Wednesday, January 19, 2011

Making new rosarians

As much as we are addicted to roses, I think we may not fully realize the power of roses to seduce and enthrall and eventually to overcome. I have just come to this conclusion because of the ease with which it happened to a friend. A dear friend and co-worker (you know the type, stoutly independent and convinced of her convictions) is my case in point. When I would talk about roses (which was rare because of lack of interest), she would say that the only rose she wanted was a wild one that grew in the woods. She said one day she would go out and dig one up and plant it on her fence. She was not interested in cultivated roses (except for 'Mr. Lincoln') even after I showed her photos of Mermaid and others. Her interests were her husband, her horses, her dogs, her chickens, her home renovations. Roses were way under her radar.

Time passed, and my attempt in October, 2009 to obtain two more copies of the China/Tea rose, 'Le Vesuve', resulted in my having two of 'Jean Bach Sisley' instead, growing by my back patio.

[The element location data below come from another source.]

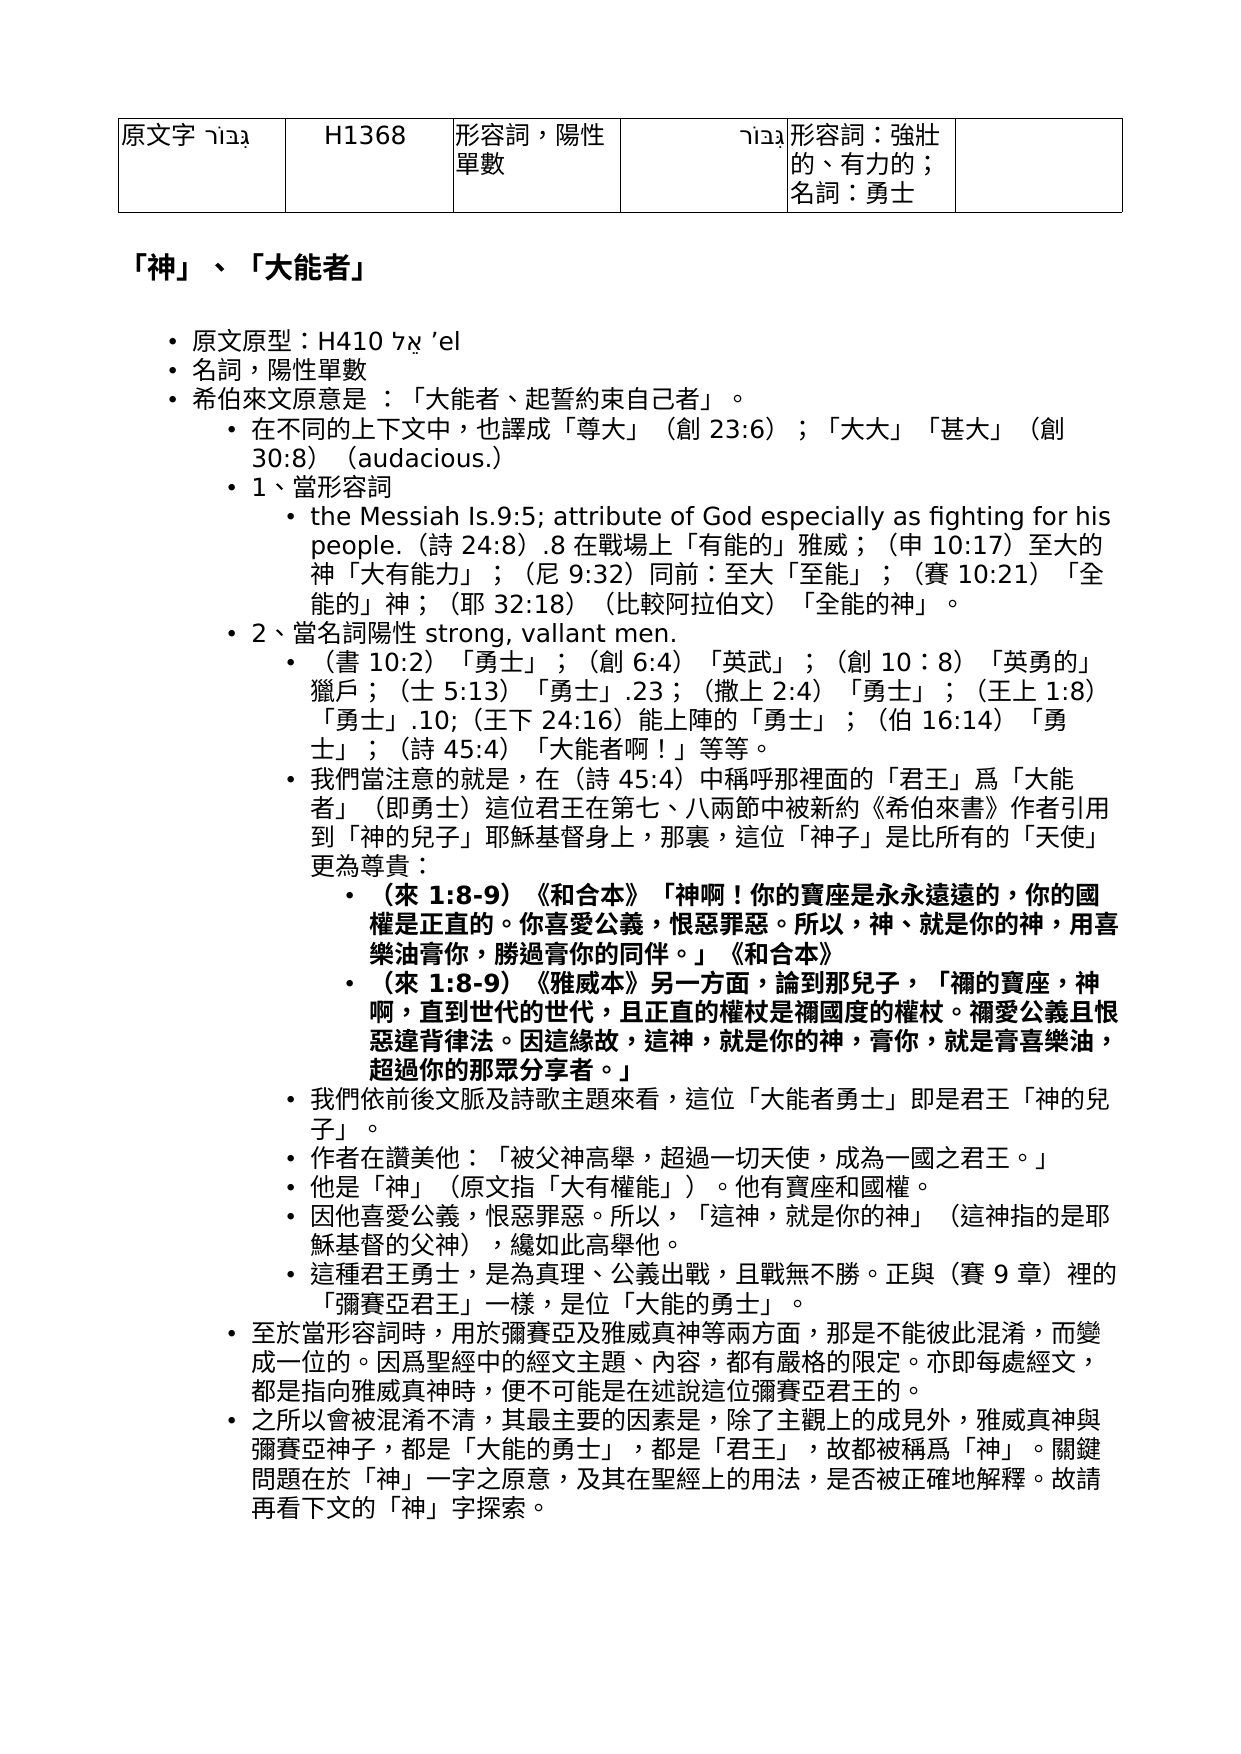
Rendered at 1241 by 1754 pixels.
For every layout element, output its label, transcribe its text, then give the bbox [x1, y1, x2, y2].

list 希伯來文原意是 ：「大能者、起誓約束自己者」。 [177, 386, 1122, 415]
list 他是「神」（原文指「大有權能」）。他有寶座和國權。 [295, 1173, 1122, 1202]
list 原文原型：H410 אֵל ’el [177, 327, 1122, 357]
list the Messiah Is.9:5; attribute of God especially as fighting for his people.（詩 24:8）.8 在戰場上「有能的」雅威；（申 10:17）至大的神「大有能力」；（尼 9:32）同前：至大「至能」；（賽 10:21）「全能的」神；（耶 32:18）（比較阿拉伯文）「全能的神」。 [295, 502, 1122, 619]
list 2、當名詞陽性 strong, vallant men. [236, 619, 1122, 648]
subtitle 「神」、「大能者」 [118, 251, 1122, 285]
table_cell [956, 119, 1122, 212]
list 這種君王勇士，是為真理、公義出戰，且戰無不勝。正與（賽 9 章）裡的「彌賽亞君王」一樣，是位「大能的勇士」。 [295, 1261, 1122, 1319]
list 我們依前後文脈及詩歌主題來看，這位「大能者勇士」即是君王「神的兒子」。 [295, 1086, 1122, 1144]
list 1、當形容詞 [236, 473, 1122, 502]
list 在不同的上下文中，也譯成「尊大」（創 23:6）；「大大」「甚大」（創 30:8）（audacious.） [236, 415, 1122, 473]
list （來 1:8-9）《雅威本》另一方面，論到那兒子，「禰的寶座，神啊，直到世代的世代，且正直的權杖是禰國度的權杖。禰愛公義且恨惡違背律法。因這緣故，這神，就是你的神，膏你，就是膏喜樂油，超過你的那眾分享者。」 [354, 969, 1122, 1086]
list 之所以會被混淆不清，其最主要的因素是，除了主觀上的成見外，雅威真神與彌賽亞神子，都是「大能的勇士」，都是「君王」，故都被稱爲「神」。關鍵問題在於「神」一字之原意，及其在聖經上的用法，是否被正確地解釋。故請再看下文的「神」字探索。 [236, 1407, 1122, 1523]
list 作者在讚美他：「被父神高舉，超過一切天使，成為一國之君王。」 [295, 1144, 1122, 1173]
list 至於當形容詞時，用於彌賽亞及雅威真神等兩方面，那是不能彼此混淆，而變成一位的。因爲聖經中的經文主題、內容，都有嚴格的限定。亦即每處經文，都是指向雅威真神時，便不可能是在述說這位彌賽亞君王的。 [236, 1319, 1122, 1407]
table_cell 原文字 גִּבּוֹר [119, 119, 285, 212]
table_cell גִּבּוֹר [621, 119, 787, 212]
list （書 10:2）「勇士」；（創 6:4）「英武」；（創 10：8）「英勇的」獵戶；（士 5:13）「勇士」.23；（撒上 2:4）「勇士」；（王上 1:8）「勇士」.10;（王下 24:16）能上陣的「勇士」；（伯 16:14）「勇士」；（詩 45:4）「大能者啊！」等等。 [295, 648, 1122, 765]
table_cell 形容詞，陽性單數 [454, 119, 620, 212]
list 因他喜愛公義，恨惡罪惡。所以，「這神，就是你的神」（這神指的是耶穌基督的父神），纔如此高舉他。 [295, 1202, 1122, 1261]
list （來 1:8-9）《和合本》「神啊！你的寶座是永永遠遠的，你的國權是正直的。你喜愛公義，恨惡罪惡。所以，神、就是你的神，用喜樂油膏你，勝過膏你的同伴。」《和合本》 [354, 882, 1122, 969]
list 名詞，陽性單數 [177, 357, 1122, 386]
table_cell 形容詞：強壯的、有力的；名詞：勇士 [788, 119, 955, 212]
list 我們當注意的就是，在（詩 45:4）中稱呼那裡面的「君王」爲「大能者」（即勇士）這位君王在第七、八兩節中被新約《希伯來書》作者引用到「神的兒子」耶穌基督身上，那裏，這位「神子」是比所有的「天使」更為尊貴： [295, 765, 1122, 882]
table_cell H1368 [286, 119, 453, 212]
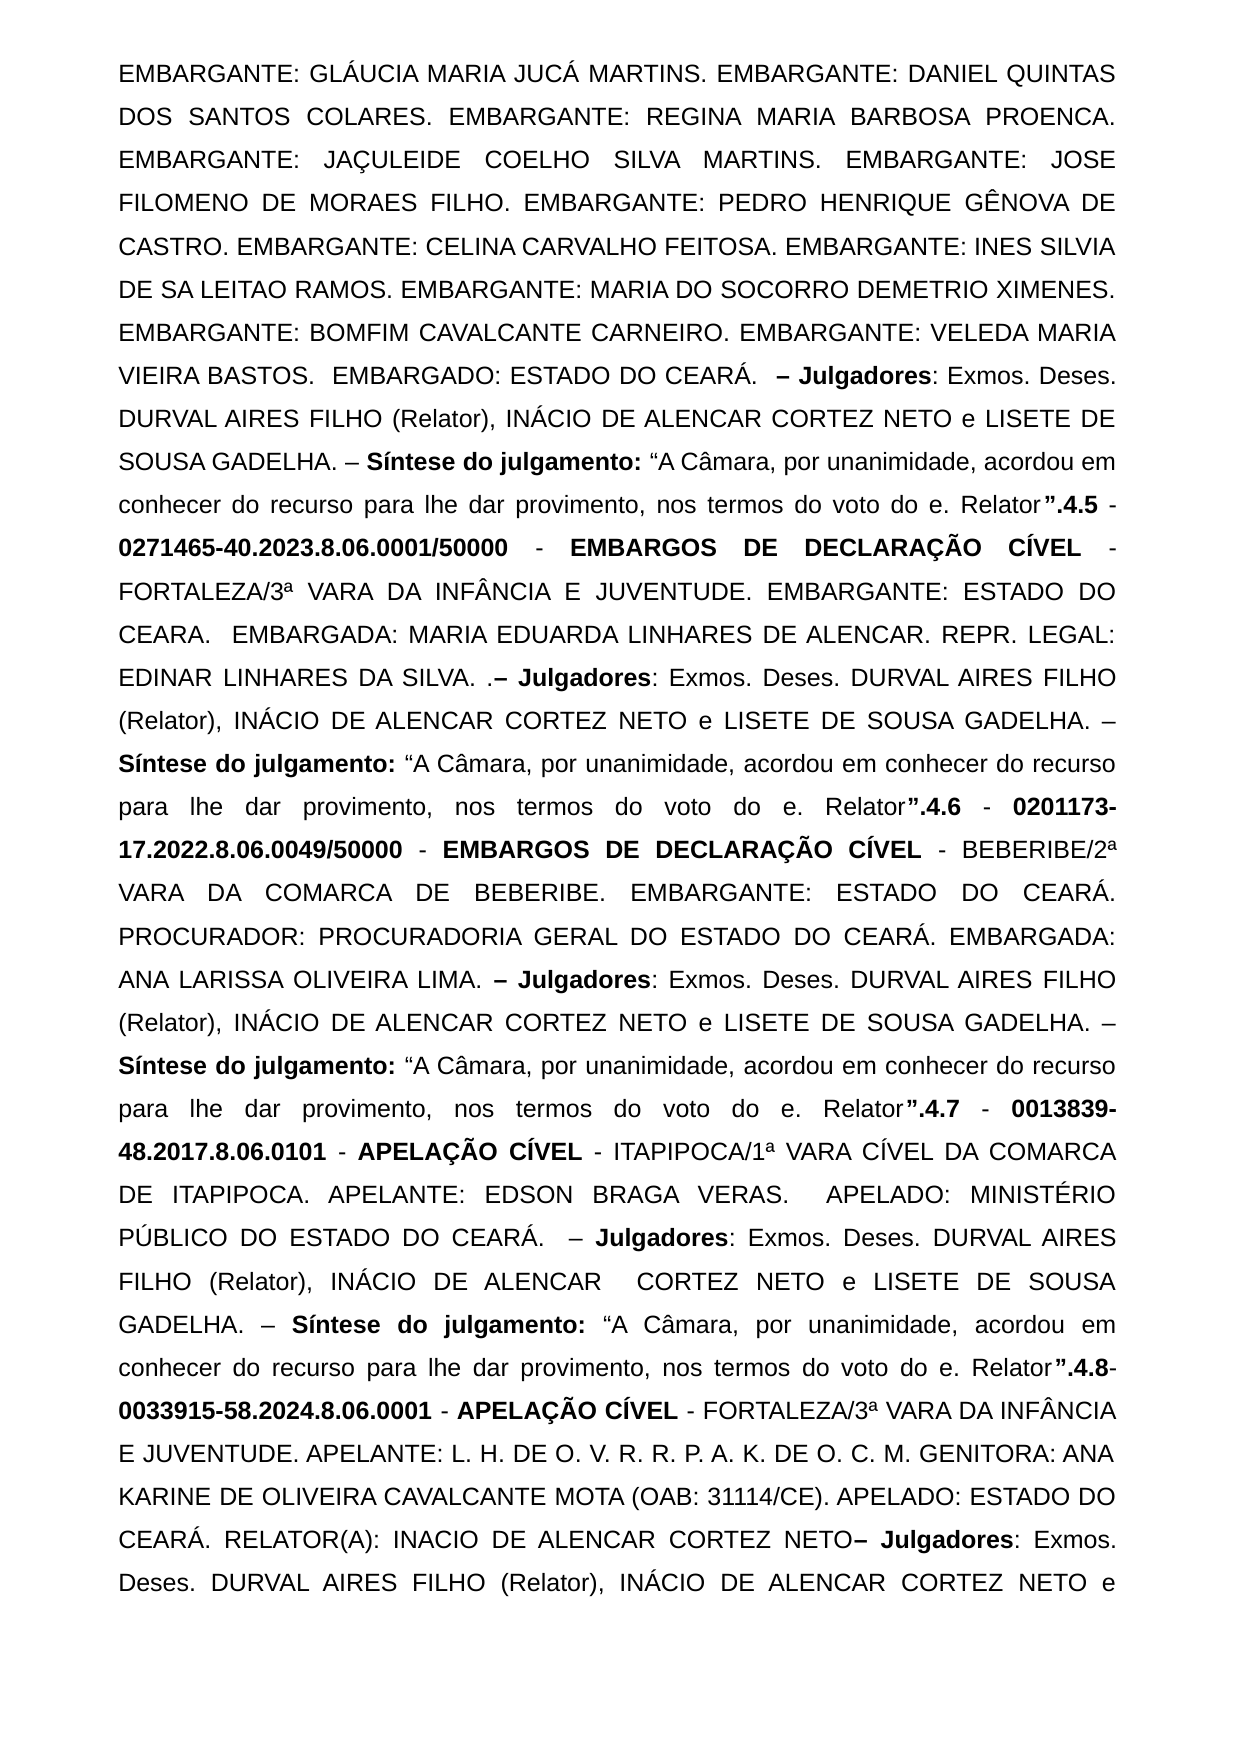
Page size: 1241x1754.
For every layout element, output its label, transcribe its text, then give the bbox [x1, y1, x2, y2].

text EMBARGANTE: GLÁUCIA MARIA JUCÁ MARTINS. EMBARGANTE: DANIEL QUINTAS DOS SANTOS COLARES. EMBARGANTE: REGINA MARIA BARBOSA PROENCA. EMBARGANTE: JAÇULEIDE COELHO SILVA MARTINS. EMBARGANTE: JOSE FILOMENO DE MORAES FILHO. EMBARGANTE: PEDRO HENRIQUE GÊNOVA DE CASTRO. EMBARGANTE: CELINA CARVALHO FEITOSA. EMBARGANTE: INES SILVIA DE SA LEITAO RAMOS. EMBARGANTE: MARIA DO SOCORRO DEMETRIO XIMENES. EMBARGANTE: BOMFIM CAVALCANTE CARNEIRO. EMBARGANTE: VELEDA MARIA VIEIRA BASTOS. EMBARGADO: ESTADO DO CEARÁ. – Julgadores: Exmos. Deses. DURVAL AIRES FILHO (Relator), INÁCIO DE ALENCAR CORTEZ NETO e LISETE DE SOUSA GADELHA. – Síntese do julgamento: “A Câmara, por unanimidade, acordou em conhecer do recurso para lhe dar provimento, nos termos do voto do e. Relator”.4.5 - 0271465-40.2023.8.06.0001/50000 - EMBARGOS DE DECLARAÇÃO CÍVEL - FORTALEZA/3ª VARA DA INFÂNCIA E JUVENTUDE. EMBARGANTE: ESTADO DO CEARA. EMBARGADA: MARIA EDUARDA LINHARES DE ALENCAR. REPR. LEGAL: EDINAR LINHARES DA SILVA. .– Julgadores: Exmos. Deses. DURVAL AIRES FILHO (Relator), INÁCIO DE ALENCAR CORTEZ NETO e LISETE DE SOUSA GADELHA. – Síntese do julgamento: “A Câmara, por unanimidade, acordou em conhecer do recurso para lhe dar provimento, nos termos do voto do e. Relator”.4.6 - 0201173-17.2022.8.06.0049/50000 - EMBARGOS DE DECLARAÇÃO CÍVEL - BEBERIBE/2ª VARA DA COMARCA DE BEBERIBE. EMBARGANTE: ESTADO DO CEARÁ. PROCURADOR: PROCURADORIA GERAL DO ESTADO DO CEARÁ. EMBARGADA: ANA LARISSA OLIVEIRA LIMA. – Julgadores: Exmos. Deses. DURVAL AIRES FILHO (Relator), INÁCIO DE ALENCAR CORTEZ NETO e LISETE DE SOUSA GADELHA. – Síntese do julgamento: “A Câmara, por unanimidade, acordou em conhecer do recurso para lhe dar provimento, nos termos do voto do e. Relator”.4.7 - 0013839-48.2017.8.06.0101 - APELAÇÃO CÍVEL - ITAPIPOCA/1ª VARA CÍVEL DA COMARCA DE ITAPIPOCA. APELANTE: EDSON BRAGA VERAS. APELADO: MINISTÉRIO PÚBLICO DO ESTADO DO CEARÁ. – Julgadores: Exmos. Deses. DURVAL AIRES FILHO (Relator), INÁCIO DE ALENCAR CORTEZ NETO e LISETE DE SOUSA GADELHA. – Síntese do julgamento: “A Câmara, por unanimidade, acordou em conhecer do recurso para lhe dar provimento, nos termos do voto do e. Relator”.4.8- 0033915-58.2024.8.06.0001 - APELAÇÃO CÍVEL - FORTALEZA/3ª VARA DA INFÂNCIA E JUVENTUDE. APELANTE: L. H. DE O. V. R. R. P. A. K. DE O. C. M. GENITORA: ANA KARINE DE OLIVEIRA CAVALCANTE MOTA (OAB: 31114/CE). APELADO: ESTADO DO CEARÁ. RELATOR(A): INACIO DE ALENCAR CORTEZ NETO– Julgadores: Exmos. Deses. DURVAL AIRES FILHO (Relator), INÁCIO DE ALENCAR CORTEZ NETO e [118, 59, 1117, 1597]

Misidentified roses are a natural part of buying roses, I suppose, but my disappointment was compounded by the knowledge that I had to dig them up and plant again. I really do hate to discard a rose. It feels heartless and wrong unless there's a good reason. So in the spring I asked Bonnie if she'd be interested in these roses. If she was, I'd repot them for her. To my surprise, she said yes, and after nursing them for a while, which gave her time to prepare the bed with her own composted horse manure, I gave them to her. She loved them, and they have done well. Then last fall I had had enough of Climbing White Maman Cochet. (A word to the wise: don't ever plant one in an 8' wide alley.) I asked her again if she wanted my cast-off and showed her a photo. "Oh, yes!" So I cut her down to a few 4' canes, saved as much root system as I could (no root balls in sandy Florida) and brought it to work in a 20-gallon pot. She planted her where she was free to be big, and I've gotten good reports ever since. Then a couple of weeks ago she said she was preparing a large bed in front of her house for more roses. I suggested my favorite nursery and then remembered I had some roses at home but no place to plant them, so I mentioned to her my 'Duchesse de Brabant' (grown from a cutting), 'Pink Gruss an Aachen' and a baby 'Le Vesuve' that I had started in September. A few days later when I asked if tomorrow was a good day to bring them in, she said "Oh, I thought you were just telling me what to buy. Oh, yes, tomorrow would be great."

Those 'Jean Bach Sisley's weren't the wrong roses. I was the wrong owner. My friend, who once thought she didn't want cultivated roses, was the right owner, and now she owns six of them, six Old Garden Roses spreading their joy to another garden. I'll venture to say that it won't be too long before she'll be giving away cuttings and making more rosarians.


  1. What a great story. Passing on plants we love is part of the fun of gardening.

  2. More evidence of the contagion of rose love! It's a good thing.
    By the way, Sherry, my daughter just walked up and said "wow" to your garden photo on the top. I've been trying to get her garden interest sparked, so thanks! She is very impressed with your beautiful front yard.

  3. Tell her, Thank You, Sandra. Obviously, if I can have a blooming garden, anyone can garden to whatever degree they want and be successful - especially with a gardening mom to guide them.

  4. Yes, those sneaky little Trojan Horses get under our skin. Beware gardeners bearing gifts for walls start to fall!